L Zair, T Sulikowski, M Kamiński, Z Ziętek, S Zeair, A Sierocka, K Tejchman, M Wiśniowski, M Szałata, K Kłoda, M Ostrowski
Ann Transplant 2009; 14(1): 51-51
Available online: 2009-05-21
Prevention and control of renal allograft rejection have been some of the main problems since the first kidney transplant. Common use of selective immunosuppressive agents became an effective and safe way of treatment Nevertheless comparing immunosuppressive protocols containing different
types of drugs is still a pivotal aim of many studies. Here we are presenting the experience from two different centres in Szczecin.The aim of our study was to compare two immunosuppressive protocols: Tac MMF steroids with Cs Aza steroids and their efficacy, incidence of acute rejection, side effects, incidence of IGF, DGF and serum creatinine concentrations after 1 month and 1 year.

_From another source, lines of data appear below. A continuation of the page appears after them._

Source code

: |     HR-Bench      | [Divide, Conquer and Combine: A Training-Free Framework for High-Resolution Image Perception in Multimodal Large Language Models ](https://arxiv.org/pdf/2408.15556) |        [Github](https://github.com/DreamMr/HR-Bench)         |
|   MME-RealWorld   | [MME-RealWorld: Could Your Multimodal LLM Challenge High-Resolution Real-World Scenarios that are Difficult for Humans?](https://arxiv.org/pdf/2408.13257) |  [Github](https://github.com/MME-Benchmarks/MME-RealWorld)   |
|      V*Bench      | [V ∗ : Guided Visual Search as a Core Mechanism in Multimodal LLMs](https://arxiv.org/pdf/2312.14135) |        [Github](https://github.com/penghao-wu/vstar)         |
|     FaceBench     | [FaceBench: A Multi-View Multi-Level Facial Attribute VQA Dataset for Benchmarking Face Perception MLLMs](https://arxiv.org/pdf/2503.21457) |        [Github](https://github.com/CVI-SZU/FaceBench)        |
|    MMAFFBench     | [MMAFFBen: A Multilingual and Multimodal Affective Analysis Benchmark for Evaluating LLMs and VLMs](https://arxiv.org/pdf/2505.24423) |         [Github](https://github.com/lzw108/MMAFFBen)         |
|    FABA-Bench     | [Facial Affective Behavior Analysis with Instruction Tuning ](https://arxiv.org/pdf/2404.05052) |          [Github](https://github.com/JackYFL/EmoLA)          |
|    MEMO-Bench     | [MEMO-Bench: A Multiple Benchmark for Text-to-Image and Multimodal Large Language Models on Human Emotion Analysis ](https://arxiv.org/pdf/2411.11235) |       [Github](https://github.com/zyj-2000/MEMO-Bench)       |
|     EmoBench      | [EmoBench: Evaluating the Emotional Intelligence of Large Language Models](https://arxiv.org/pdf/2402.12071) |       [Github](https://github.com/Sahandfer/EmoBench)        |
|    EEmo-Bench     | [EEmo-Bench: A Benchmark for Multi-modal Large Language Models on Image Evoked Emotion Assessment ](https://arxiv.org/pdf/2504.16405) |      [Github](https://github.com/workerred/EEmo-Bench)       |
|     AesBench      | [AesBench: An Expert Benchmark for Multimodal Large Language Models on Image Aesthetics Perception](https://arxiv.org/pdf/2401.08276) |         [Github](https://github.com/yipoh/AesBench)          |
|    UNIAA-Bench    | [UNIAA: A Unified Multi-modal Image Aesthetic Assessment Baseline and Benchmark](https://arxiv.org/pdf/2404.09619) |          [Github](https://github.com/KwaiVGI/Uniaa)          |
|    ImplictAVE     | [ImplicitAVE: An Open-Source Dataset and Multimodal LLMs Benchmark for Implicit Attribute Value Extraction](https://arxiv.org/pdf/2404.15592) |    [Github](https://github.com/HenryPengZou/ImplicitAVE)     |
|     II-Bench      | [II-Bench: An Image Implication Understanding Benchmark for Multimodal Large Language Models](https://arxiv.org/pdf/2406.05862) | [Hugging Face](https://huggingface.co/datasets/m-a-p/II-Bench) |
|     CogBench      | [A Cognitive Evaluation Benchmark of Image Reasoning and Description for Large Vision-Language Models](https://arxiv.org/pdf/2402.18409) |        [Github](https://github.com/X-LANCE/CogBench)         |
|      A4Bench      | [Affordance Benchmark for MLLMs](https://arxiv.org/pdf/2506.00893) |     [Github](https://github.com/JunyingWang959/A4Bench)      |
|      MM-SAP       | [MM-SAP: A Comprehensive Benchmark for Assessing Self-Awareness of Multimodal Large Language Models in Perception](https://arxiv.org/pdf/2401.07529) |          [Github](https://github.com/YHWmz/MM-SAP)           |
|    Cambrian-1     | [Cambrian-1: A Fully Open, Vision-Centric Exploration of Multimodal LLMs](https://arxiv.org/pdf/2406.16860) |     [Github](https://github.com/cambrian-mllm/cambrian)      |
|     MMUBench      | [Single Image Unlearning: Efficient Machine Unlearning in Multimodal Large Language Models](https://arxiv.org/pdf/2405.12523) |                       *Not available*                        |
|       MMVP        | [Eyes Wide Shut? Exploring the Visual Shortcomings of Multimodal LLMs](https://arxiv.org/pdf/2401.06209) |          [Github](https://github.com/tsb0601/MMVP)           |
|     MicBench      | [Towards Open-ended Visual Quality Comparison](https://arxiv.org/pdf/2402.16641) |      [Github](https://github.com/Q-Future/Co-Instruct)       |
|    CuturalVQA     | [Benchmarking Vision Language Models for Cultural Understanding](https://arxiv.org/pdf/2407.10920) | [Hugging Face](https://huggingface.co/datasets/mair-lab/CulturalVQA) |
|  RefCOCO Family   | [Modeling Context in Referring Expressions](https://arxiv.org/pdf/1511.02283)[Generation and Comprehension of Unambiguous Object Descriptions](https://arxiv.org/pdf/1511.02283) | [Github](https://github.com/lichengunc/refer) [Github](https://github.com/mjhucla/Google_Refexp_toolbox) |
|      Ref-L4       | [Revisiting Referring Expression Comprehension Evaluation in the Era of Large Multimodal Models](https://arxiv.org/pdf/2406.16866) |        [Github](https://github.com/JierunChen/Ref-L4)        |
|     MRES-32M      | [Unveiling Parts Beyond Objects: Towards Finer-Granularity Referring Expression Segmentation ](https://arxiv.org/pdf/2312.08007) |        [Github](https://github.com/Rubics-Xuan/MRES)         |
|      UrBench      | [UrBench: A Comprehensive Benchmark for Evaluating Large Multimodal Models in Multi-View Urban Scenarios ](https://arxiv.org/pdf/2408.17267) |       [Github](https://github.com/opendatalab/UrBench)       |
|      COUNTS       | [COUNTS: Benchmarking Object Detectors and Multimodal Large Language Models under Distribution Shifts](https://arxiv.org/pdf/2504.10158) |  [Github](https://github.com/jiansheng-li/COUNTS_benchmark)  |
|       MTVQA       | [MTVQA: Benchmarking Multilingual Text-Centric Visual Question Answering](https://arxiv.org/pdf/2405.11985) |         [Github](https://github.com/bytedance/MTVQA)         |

We have investigated medical records of 1248 patients, treated between the years 1990-2007 in two different centres in Szczecin. 553 patients were selected and divided into two groups - Tac MMF steroids protocol recipients (n=135) and Cs Aza steroids protocol recipients (n=418). We observed higher incidence of IGF with Tac MMF steroids protocol use, and higher incidence of DGF with Cs Aza steroids protocol use. There were no significant differences between immunosuppressive protocols and patients gender in regard to episodes of acute rejection. The incidence of acute rejection was higher in younger patients. Side effects after immunosuppressive treatment were more common in Tac MMF steroids protocol recipients and in younger patients. There were no significant differences between the serum creatinine concentrations after 1 month and 1 year in regard to both of the protocols.